# W266 Final Project - Qualitative Analysis of Generated Summaries

**Description:** 

- This notebook generations 60 samples for qualitative analysis
- Results are set out in a separate Word document.

# 1. Set-up

In [1]:
import evaluate
from pprint import pprint

## General plotting
import matplotlib.pyplot as plt
import pandas as pd
import seaborn as sns
import nltk

## Managing memory
import gc
import pickle

## Text processing
import re
import numpy as np
from scipy import stats as st

In [11]:
from datasets import load_dataset, load_metric
from transformers import AutoTokenizer

In [105]:
## Loading rouge
rouge = load_metric("rouge")

  rouge = load_metric("rouge")


# 2. Loading X-Science Dataset (Test Set only)

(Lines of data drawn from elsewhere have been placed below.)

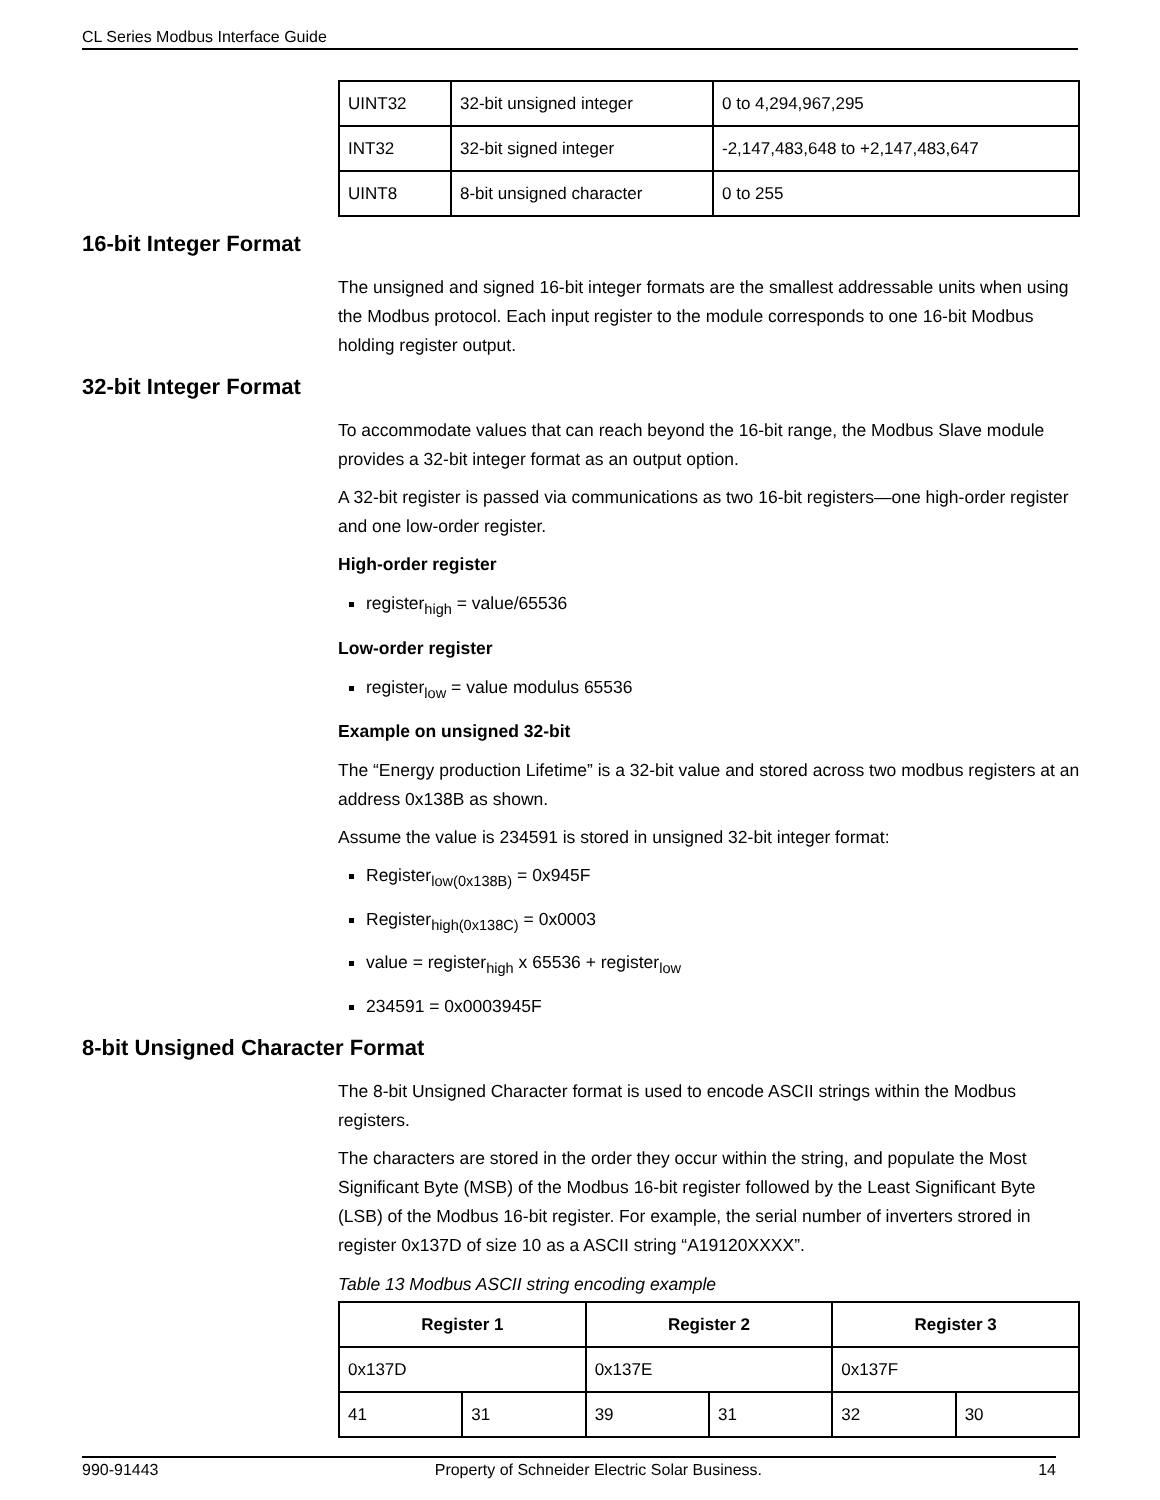CL Series Modbus Interface Guide
| UINT32 | 32-bit unsigned integer | 0 to 4,294,967,295 |
| INT32 | 32-bit signed integer | -2,147,483,648 to +2,147,483,647 |
| UINT8 | 8-bit unsigned character | 0 to 255 |
16-bit Integer Format
The unsigned and signed 16-bit integer formats are the smallest addressable units when using the Modbus protocol. Each input register to the module corresponds to one 16-bit Modbus holding register output.
32-bit Integer Format
To accommodate values that can reach beyond the 16-bit range, the Modbus Slave module provides a 32-bit integer format as an output option.
A 32-bit register is passed via communications as two 16-bit registers—one high-order register and one low-order register.
High-order register
register<sub>high</sub> = value/65536
Low-order register
register<sub>low</sub> = value modulus 65536
Example on unsigned 32-bit
The “Energy production Lifetime” is a 32-bit value and stored across two modbus registers at an address 0x138B as shown.
Assume the value is 234591 is stored in unsigned 32-bit integer format:
Register<sub>low(0x138B)</sub> = 0x945F
Register<sub>high(0x138C)</sub> = 0x0003
value = register<sub>high</sub> x 65536 + register<sub>low</sub>
234591 = 0x0003945F
8-bit Unsigned Character Format
The 8-bit Unsigned Character format is used to encode ASCII strings within the Modbus registers.
The characters are stored in the order they occur within the string, and populate the Most Significant Byte (MSB) of the Modbus 16-bit register followed by the Least Significant Byte (LSB) of the Modbus 16-bit register. For example, the serial number of inverters strored in register 0x137D of size 10 as a ASCII string “A19120XXXX”.
Table 13 Modbus ASCII string encoding example
| Register 1 | | Register 2 | | Register 3 | |
| --- | --- | --- | --- | --- | --- |
| 0x137D | | 0x137E | | 0x137F | |
| 41 | 31 | 39 | 31 | 32 | 30 |
990-91443 Property of Schneider Electric Solar Business. 14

## 2.1 Loading the dataset

In [3]:
## Checking if GPU is available when running locally
import torch
device = torch.device('cuda' if torch.cuda.is_available() else 'cpu')
print('Using device:', device)
print()

Using device: cuda



In [4]:
## Loading the dataset
xsci_test = load_dataset('multi_x_science_sum', split='test')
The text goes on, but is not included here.